State Joins Suit against Longmont Fracking Ban
The state of Colorado has joined a lawsuit filed by oil-and-gas companies against the city of Longmont that seeks to lift a ban on fracking passed by citizen initiative there last November.
The Colorado Oil and Gas Conservation Commission entered the suit last week. It’s the second lawsuit joined by the state against the northern Front Range city over limits on the controversial process known as hydraulic fracturing, which blasts water and chemicals into underground rock formations to free up natural gas.
Sam Schabacker, an organizer with Food and Water Watch, said he saw the move as an about-face on the part of Governor John Hickenlooper.
“Hickenlooper said in December that the state wouldn’t sue Longmont over the initiative. He seemed to respect the citizens’ will and the democratic process represented by the initiative. But now I guess he thinks it’s worth spending tax dollars to fight against it. This is consistent with his pattern of behavior. He’s been a number one cheerleader for oil and gas in the state… He’s ignored the citizens who are being impacted by fracking.”
The governor’s office did not immediately offer comment Thursday, but Matt Lepore, director of the COGCC, told The Independent that the state entered the suit at the request of the Colorad Oil and Gass Association, an industry trade group.
“The COGCC did not initiate this lawsuit, or this process,” he wrote in an email. “The state’s joinder into this lawsuit was the result of a legal step initiated by COGA, which asked the court to bring COGCC into its case as a party. That said, the COGCC does believe Longmont’s ban on hydraulic fracturing is contrary to state law, and we believe clarity from the courts on this matter is important for all parties.”
Hickenlooper is a former oil-and-gas industry geologist. As governor, he has opposed local moves to regulate drilling and fracking, arguing that state law trumps local initiatives and that region-by-region patchwork regulations would hobble industry activity in the state and trample on mineral rights. Hickenlooper has celebrated fracking as a market-changing innovation that will allow natural gas, a cleaner burning fossil fuel, to wean the nation from dependence on coal as it transitions to cleaner energy resources.
Although natural gas burns cleaner than coal, the process of extracting it is pocking Colorado’s landscape and triggering health and economic concerns in local communities, especially as drilling encroaches on residential areas of the state.
Longmont, like most all of the towns on the northern Front Range, sits atop the Wattenberg Field, one of the largest natural-gas formations in the United States. Industry trucks shipping drilling equipment now ply the area’s roadways at a constant clip. Fracking towers and storage facilities dot farmland as well as fields abutting schoolyards and housing developments.
Some 60 percent of Longmont voters supported the initiative banning fracking within city limits last year, despite well-funded efforts by the industry to defeat the proposal. Supporters cited health concerns and fear that property values would plummet as the heavy industrial activity sprawls into neighborhoods.
Last December Hickenlooper told oil executives that the state would not sue Longmont over its fracking ban but that it would support any companies that chose to do so, according to the Longmont Times Call.

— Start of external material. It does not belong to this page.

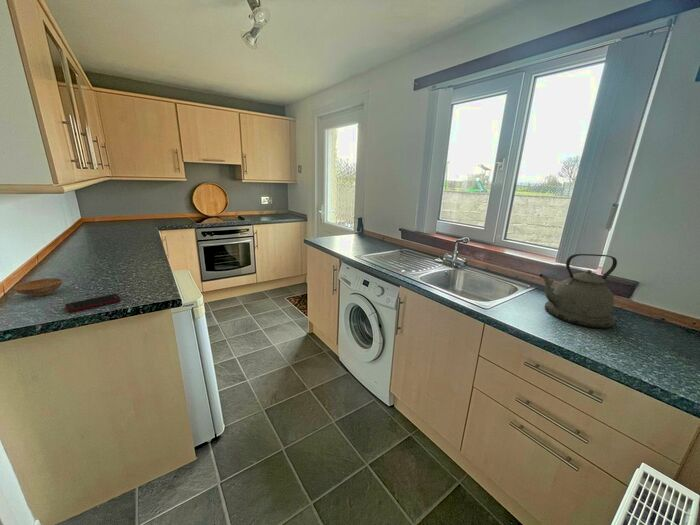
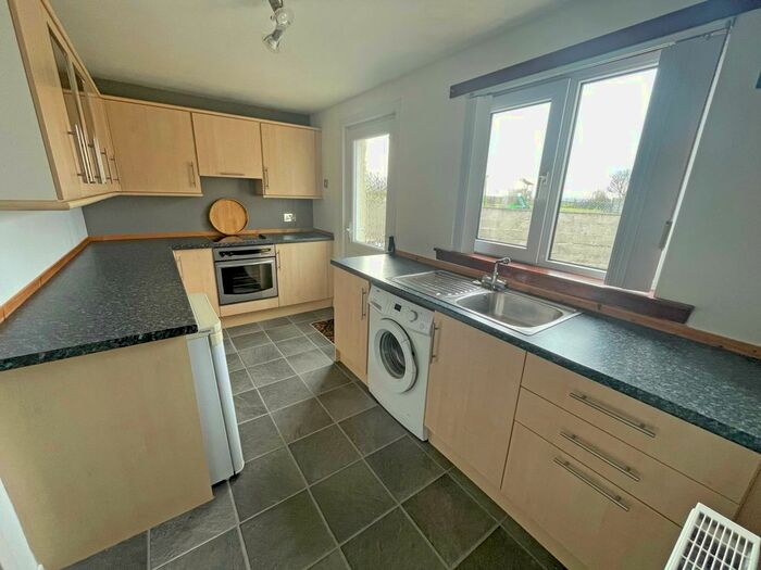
- kettle [539,253,618,329]
- cell phone [64,293,122,313]
- bowl [12,277,63,297]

Hickenlooper also reportedly opposed attempts this year by state lawmakers to tighten regulations on fracking.
“We’re happy that the legislature has been willing to try and take action to protect citizens,” said Schabacker. “It’s not an issue that’s going away.”
Schabecker pointed to local bans and drilling moratoriums being proposed in Front Range towns, such as Broomfield, Fort Collins, Lafayette and Loveland.

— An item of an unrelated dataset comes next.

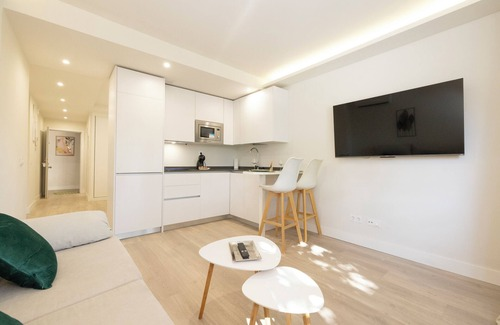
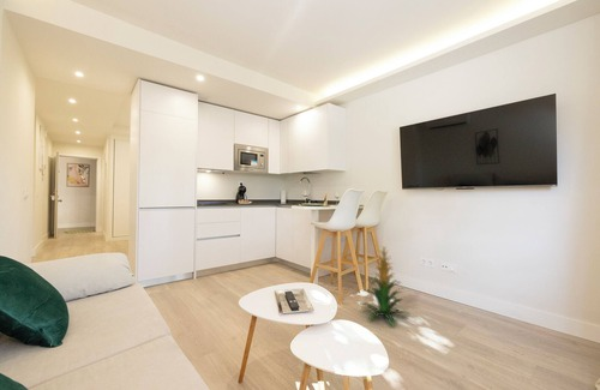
+ indoor plant [360,244,410,328]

Fracking continues to be a public-relations challenge for the usually image-savvy Hickenlooper. He drew wide criticism for playing down water-safety concerns tied to fracking when he told a U.S. Senate committee in 2012 that fracking fluid was so safe and that, in fact, he had “sipped” it. Critics said that the fluid he sipped was likely a version much more benign than versions most commonly used in the field.
During last year’s heated campaigns in Longmont around the anti-fracking ballot initiative, Hickenlooper experienced perhaps one of the worst cases of bad political “optics” in his decade or so of public life. He had traveled to Longmont to talk about the proposed ban with oil-and-gas executives and members of the business community. He met with them at a bank office near the center of town. Protesters gathered and chanted anti-fracking slogans below the windows, urging the Governor to come speak with the citizens outside. But the Governor seemed at a loss after the meeting as he exited the building. He moved tentatively through the throng of protesters and said nothing before climbing into the backseat of an idling SUV. Howls went up and the protesters looked around at one another, mouths hanging open, as the vehicle drove away slowly at first among the crowd and then darted away into the night toward Denver.